When asked about the inquiry, a GRNSW spokesperson said, “GRNSW stewards held an inquiry hearing into four charges issued against Mr Gareth Miggins. On 9 August 2016 the Stewards wrote to Mr Miggins about their review of the evidence before the inquiry and requested further information in relation to one of the charges by 23 August 2016. Once the Stewards receive this information from Mr Miggins, they will make a decision in relation to the charges and this decision will be published on the GRNSW website.”
When Dr Bryant received the inconclusive reply from GRNSW, he tendered his resignation.
The investigation remains open.
“When I left Greyhound Racing NSW, my view of the industry was that it was a very cruel and corrupt industry,” Bryant told the ABC’s 7.30 program. “I expected to see changes and in the time I was with Greyhound Racing NSW, I didn’t see any changes. There is no commitment to animal welfare that I witnessed. There were many requests to euthanase dogs that I regarded as being unnecessary.

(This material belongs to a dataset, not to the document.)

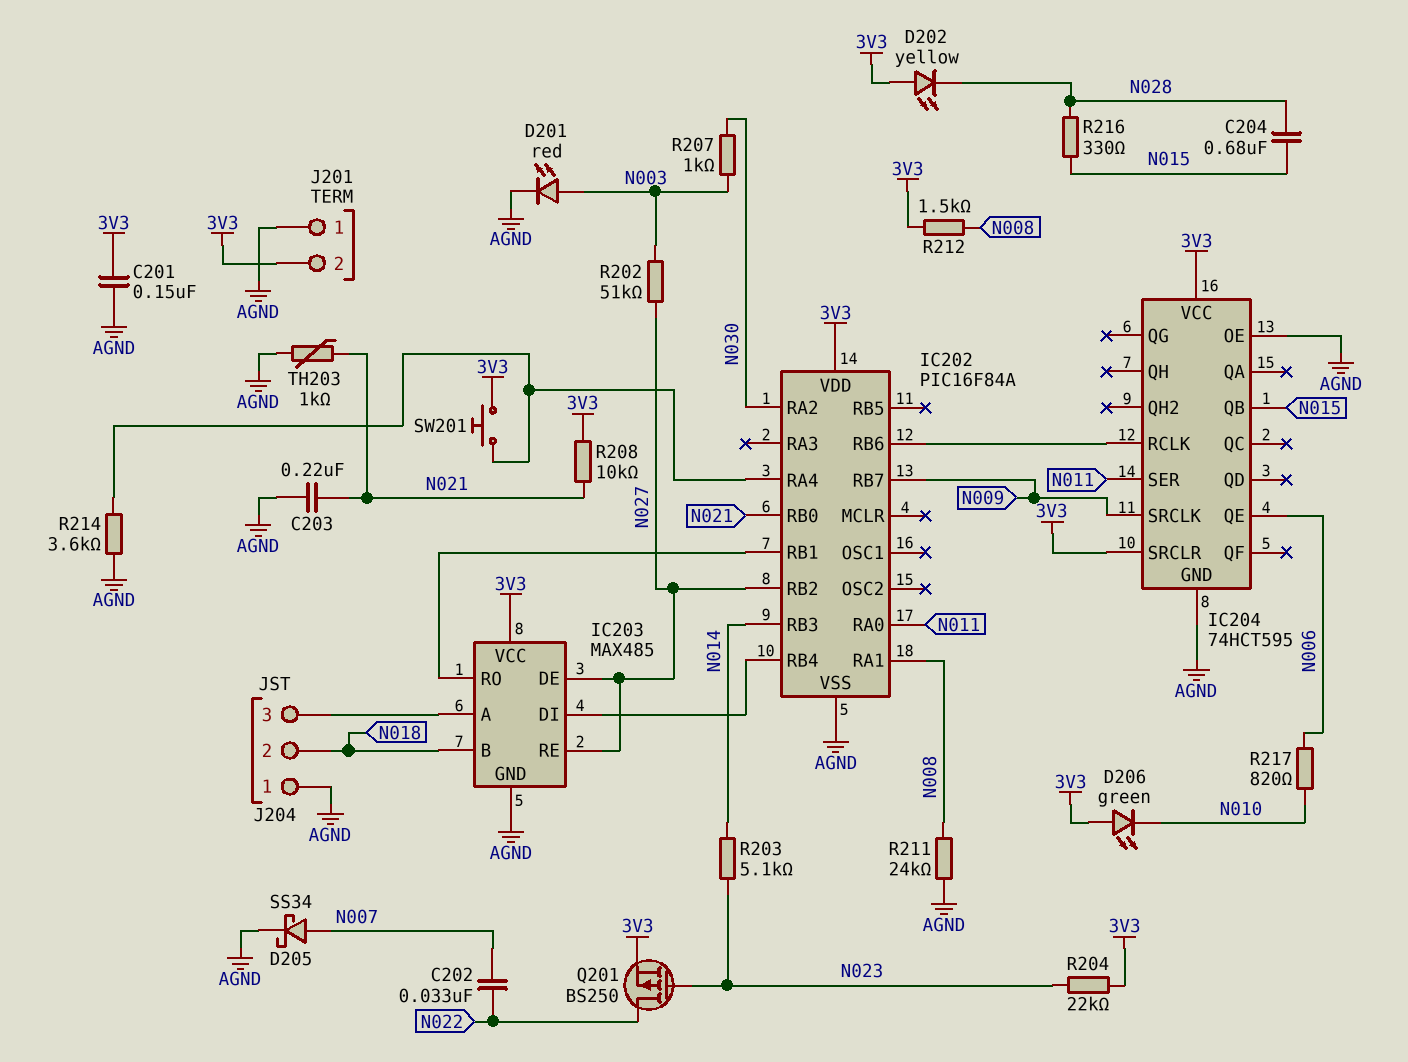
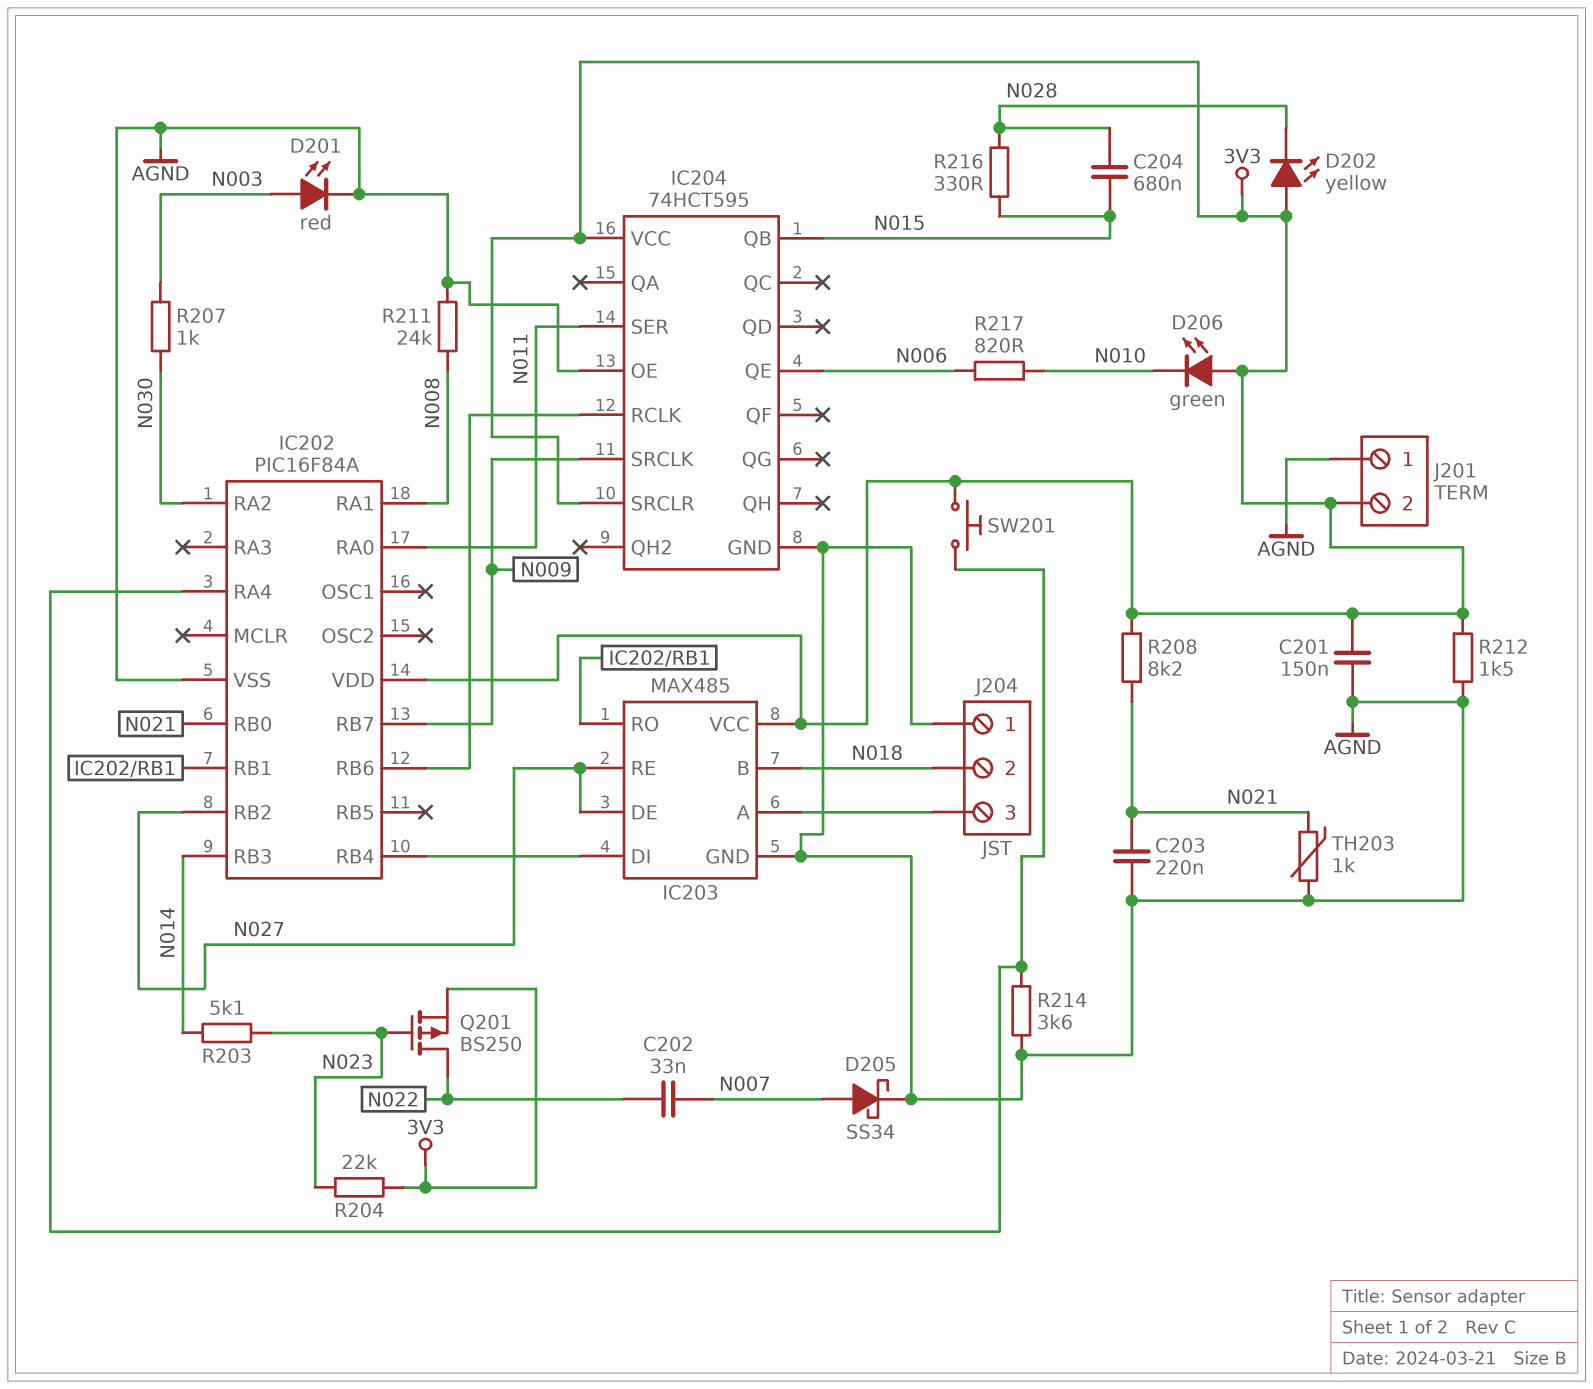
R202: 51k (N003, N027) -> none
R208: 10k (3V3, N021) -> 8.2k (3V3, N021)
R212: 1.5k (3V3, N008) -> 1.5k (3V3, AGND)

People would request you to put a dog down because it was old and not performing well, because it had an injury and they said, “Oh, it’s not gonna be any good anymore.” You know, a good one costs you as much as a bad one and the way you make a profit is you get rid of the bad ones and just keep the good ones.”
Bryant now works for the Department of Agriculture. On 7 July this year, he was at the airport in Rockhampton, where he’d been auditing an abattoir, when he heard the news that Premier Mike Baird had banned greyhound racing in NSW.
“We were in the Qantas Club, I was with the other auditors, and you can get little bottles of wine, so we cracked out a couple and had a toast.”
Dr Bryant’s face relaxes. “It made it seem like I’d done something worthwhile.”